PFGuard: A Generative Framework with Privacy and Fairness Safeguards
Soyeon Kim, Yuji Roh, Geon Heo, Steven Euijong Whang
TL;DR
PFGuard tackles the hard problem of generating private and fair synthetic data by explicitly addressing the counteractive relationship between differential privacy and fairness in high-dimensional settings. It introduces a two-stage design: fair training of an ensemble of intermediate teacher models via balanced minibatch sampling, followed by private training that transfers knowledge to a DP generator using Private Teacher Ensemble Learning (PTEL) with GNMax-like aggregation.
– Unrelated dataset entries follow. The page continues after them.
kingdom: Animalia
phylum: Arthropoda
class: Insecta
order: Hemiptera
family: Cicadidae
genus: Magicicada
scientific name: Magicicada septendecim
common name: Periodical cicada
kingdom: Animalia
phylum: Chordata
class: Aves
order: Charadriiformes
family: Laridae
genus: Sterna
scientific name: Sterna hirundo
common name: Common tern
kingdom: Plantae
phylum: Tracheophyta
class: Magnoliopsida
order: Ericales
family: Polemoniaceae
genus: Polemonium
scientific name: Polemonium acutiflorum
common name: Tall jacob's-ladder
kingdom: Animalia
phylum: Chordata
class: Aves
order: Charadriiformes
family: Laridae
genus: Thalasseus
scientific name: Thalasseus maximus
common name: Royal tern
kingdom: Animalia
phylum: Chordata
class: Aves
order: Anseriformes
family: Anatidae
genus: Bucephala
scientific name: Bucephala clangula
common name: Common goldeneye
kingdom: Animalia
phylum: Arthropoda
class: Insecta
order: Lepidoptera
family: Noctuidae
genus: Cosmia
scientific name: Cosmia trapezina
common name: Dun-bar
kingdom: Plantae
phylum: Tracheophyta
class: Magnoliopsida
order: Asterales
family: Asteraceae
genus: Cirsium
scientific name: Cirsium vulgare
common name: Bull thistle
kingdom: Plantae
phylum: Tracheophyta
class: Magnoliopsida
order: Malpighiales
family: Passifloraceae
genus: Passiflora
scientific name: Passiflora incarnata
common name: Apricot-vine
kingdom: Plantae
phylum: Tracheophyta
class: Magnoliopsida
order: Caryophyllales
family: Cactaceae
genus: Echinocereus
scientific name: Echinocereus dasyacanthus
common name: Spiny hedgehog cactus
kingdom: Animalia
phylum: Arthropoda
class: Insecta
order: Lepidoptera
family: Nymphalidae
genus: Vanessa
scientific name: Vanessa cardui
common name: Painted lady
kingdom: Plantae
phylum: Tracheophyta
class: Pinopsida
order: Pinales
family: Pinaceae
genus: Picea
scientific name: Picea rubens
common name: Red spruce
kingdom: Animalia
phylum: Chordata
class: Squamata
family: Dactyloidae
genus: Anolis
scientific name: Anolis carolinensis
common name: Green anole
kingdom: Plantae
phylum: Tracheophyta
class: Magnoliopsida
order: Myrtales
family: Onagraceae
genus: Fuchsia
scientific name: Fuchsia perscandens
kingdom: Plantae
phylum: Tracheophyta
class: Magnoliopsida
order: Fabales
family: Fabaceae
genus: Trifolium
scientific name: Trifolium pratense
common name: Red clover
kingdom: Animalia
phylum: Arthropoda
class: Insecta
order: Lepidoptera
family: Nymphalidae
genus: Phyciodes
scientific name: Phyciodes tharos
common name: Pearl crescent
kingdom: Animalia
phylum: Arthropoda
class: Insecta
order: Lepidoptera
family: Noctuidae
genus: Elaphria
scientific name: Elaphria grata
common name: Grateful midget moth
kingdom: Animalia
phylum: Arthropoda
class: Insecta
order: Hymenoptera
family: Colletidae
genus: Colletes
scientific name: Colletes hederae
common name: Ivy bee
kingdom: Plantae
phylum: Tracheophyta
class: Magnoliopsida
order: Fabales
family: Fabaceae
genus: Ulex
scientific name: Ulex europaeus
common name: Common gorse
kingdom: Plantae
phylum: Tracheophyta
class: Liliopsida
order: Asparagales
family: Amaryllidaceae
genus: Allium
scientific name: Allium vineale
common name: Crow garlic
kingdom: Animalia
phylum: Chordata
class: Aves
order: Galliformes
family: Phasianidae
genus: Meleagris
The framework provides formal DP guarantees for the generator while improving fairness across groups and maintaining competitive utility, demonstrated through extensive experiments on MNIST, FashionMNIST, and CelebA. The results show that naive combinations of privacy and fairness techniques can degrade performance, whereas PFGuard achieves a better privacy-fairness-utility tradeoff with minimal overhead and compatibility with existing private generative models.
Abstract
Generative models must ensure both privacy and fairness for Trustworthy AI. While these goals have been pursued separately, recent studies propose to combine existing privacy and fairness techniques to achieve both goals. However, naively combining these techniques can be insufficient due to privacy-fairness conflicts, where a sample in a minority group may be represented in ways that support fairness, only to be suppressed for privacy. We demonstrate how these conflicts lead to adverse effects, such as privacy violations and unexpected fairness-utility tradeoffs. To mitigate these risks, we propose PFGuard, a generative framework with privacy and fairness safeguards, which simultaneously addresses privacy, fairness, and utility. By using an ensemble of multiple teacher models, PFGuard balances privacy-fairness conflicts between fair and private training stages and achieves high utility based on ensemble learning. Extensive experiments show that PFGuard successfully generates synthetic data on high-dimensional data while providing both DP guarantees and convergence in fair generative modeling.